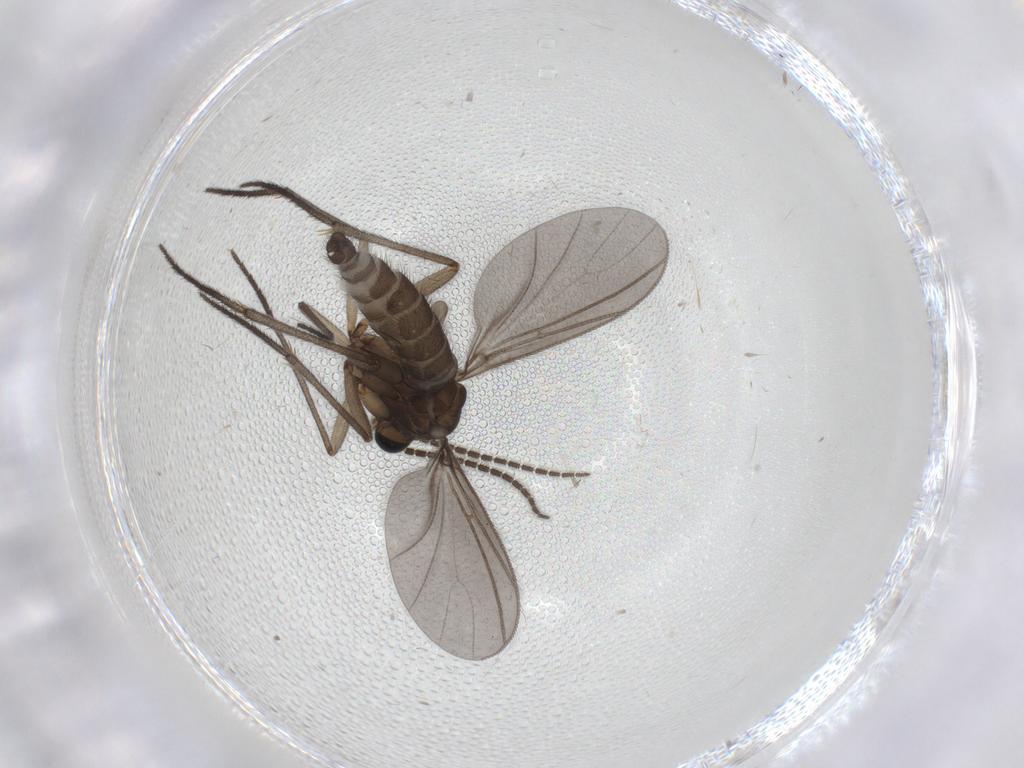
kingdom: Animalia
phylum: Arthropoda
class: Insecta
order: Diptera
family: Sciaridae
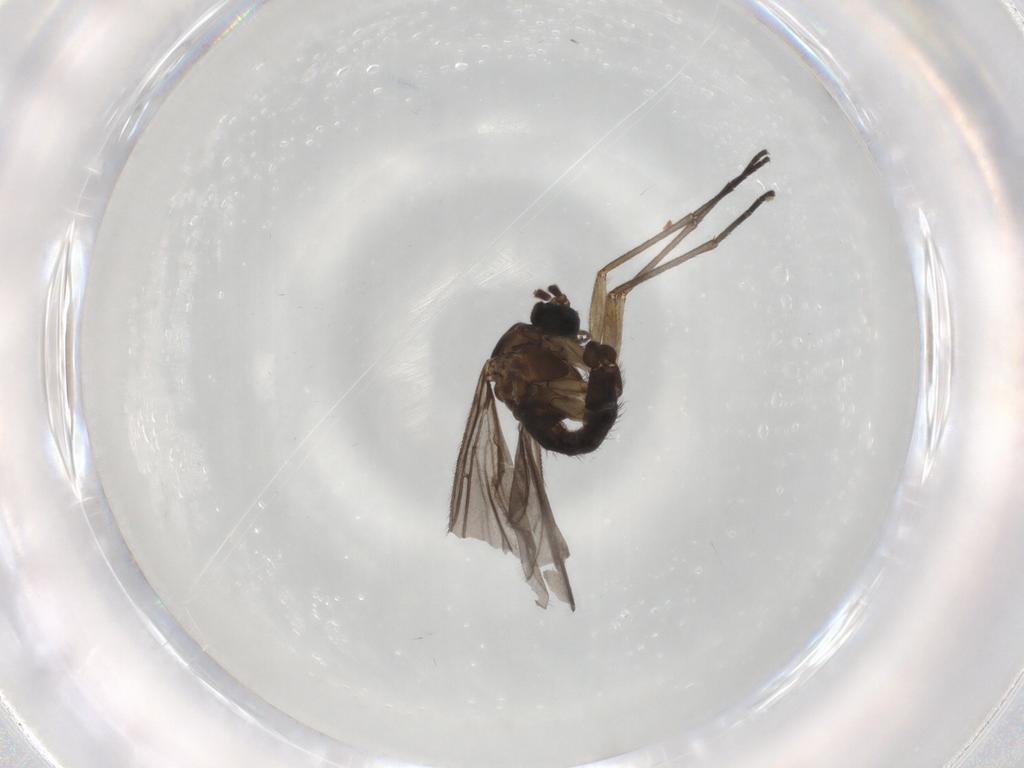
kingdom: Animalia
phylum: Arthropoda
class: Insecta
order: Diptera
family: Sciaridae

● ● ● ●

# Instructions for the task:
Please quote every line of the records above word for word, leaving out the pictures.

# Result of this task:
kingdom: Animalia
phylum: Arthropoda
class: Insecta
order: Diptera
family: Sciaridae
kingdom: Animalia
phylum: Arthropoda
class: Insecta
order: Diptera
family: Sciaridae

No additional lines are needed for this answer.